In terms of independent living, ‘stability can be the difference between children flourishing in their environment or having the difficulties they have already had to endure further compounded. Instability makes it harder for a child to form positive trusting relationships with their carers, teachers and social workers, and makes them feel less safe’ (Children’s commissioner 2018:7).
Unregulated accommodation for children in care
Some children, under the age of 16, have been prepared for independent living whilst residing in unregulated accommodations. There has been some recent media attention about unregulated accommodation for children in care. Sources such as Sky News have highlighted that ‘at least 10,000 children in care were placed in potentially unsafe accommodation including caravans, tents and barges’. A ‘BBC News investigations revealed that children as young as 11 were being housed in these homes, and young people faced “organised abuse” in placements’.

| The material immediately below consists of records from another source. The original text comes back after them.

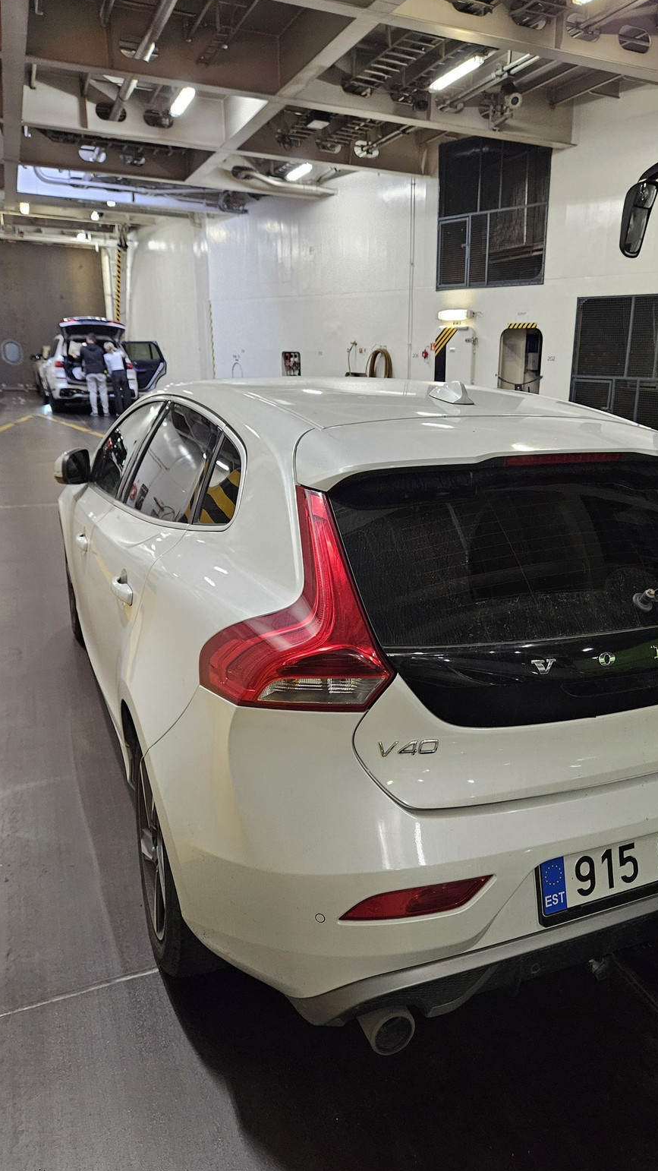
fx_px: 807
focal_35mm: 26
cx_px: 418
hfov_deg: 44.0
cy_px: 596
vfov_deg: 71.9
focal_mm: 5.4
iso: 1000
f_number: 1.8
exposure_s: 1/100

Vulnerable children on reality of life in unregulated housing | UK News | Sky News
The Government has introduced ‘a ban on placing vulnerable children under the age of 16 in unregulated accommodation. This will come into force in September’ 2021.

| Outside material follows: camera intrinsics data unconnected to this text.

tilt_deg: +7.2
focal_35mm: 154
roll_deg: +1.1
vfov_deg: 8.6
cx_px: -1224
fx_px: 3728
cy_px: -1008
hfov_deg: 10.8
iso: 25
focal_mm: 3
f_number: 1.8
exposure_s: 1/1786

Under the Fostering National Minimum Standards and the older Children’s Homes: National Minimum Standards (12.1), whilst working towards promoting good outcomes (including promoting useful independent living skills) for children and young people foster carers and residential care workers together with the placing authority as well as fostering services/residential children’s homes also need to ensure the care provided includes supporting children and young people to:
- establish positive and appropriate social and sexual relationships;
- develop positive self-esteem and emotional resilience;
- prepare for the world of work and or further or higher education;
- prepare for moving into their own accommodation;
- develop practical skills, including shopping, buying, cooking and keeping food, washing clothes, personal self-care, and understanding and taking responsibility for personal healthcare;
- develop financial capability, knowledge and skills;
- know about entitlements to financial and other support after leaving care, including benefits and support from social care services
Residential children’s homes also need to ensure they:
The home contributes to the development of each child’s care plan, including the pathway plan for “eligible” care leavers and works collaboratively with the young person’s social worker or personal adviser in implementing the plan (NMS: 12.2).

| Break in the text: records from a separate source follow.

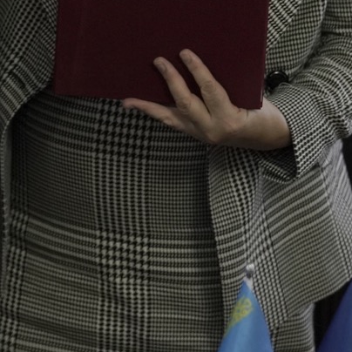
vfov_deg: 8.1
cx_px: 13
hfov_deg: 8.2
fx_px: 2450
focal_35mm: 213
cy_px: -90
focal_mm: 44
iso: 1600
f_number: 2.8
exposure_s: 1/125
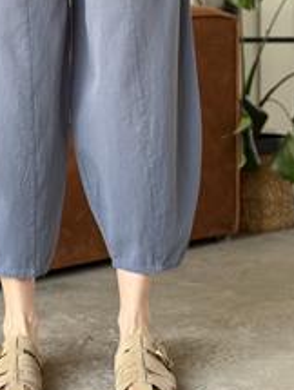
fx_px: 1073
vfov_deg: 20.4
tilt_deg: -2.2
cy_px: 74
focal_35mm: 95
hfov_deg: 15.6
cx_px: 91
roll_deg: +0.6
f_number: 1.78
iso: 250
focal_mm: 6.76
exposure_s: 1/60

The home liaises with the child’s responsible authority and their Independent Reviewing Officer where applicable, about the progress of the child’s readiness to move to any future accommodation where they would expect to take on greater responsibility and personal independence (NMS: 12.3).
Homes support the young person’s transition to adult services, when required by the care plan (NMS: 12.4).
Under the most recent children’s homes regulation and quality standards (2015:2.8), ‘where the placing authority or another relevant person does not provide the input and services needed to meet a child’s needs during their time in the home or in preparation for leaving the home, the home must challenge them to meet the child’s needs (see regulations 5(c)). Staff should act as champions for their children, expecting nothing less than a good parent would. The registered person should consider the use of an independent advocate (see paragraph 4.16) if the child’s needs are not being met’.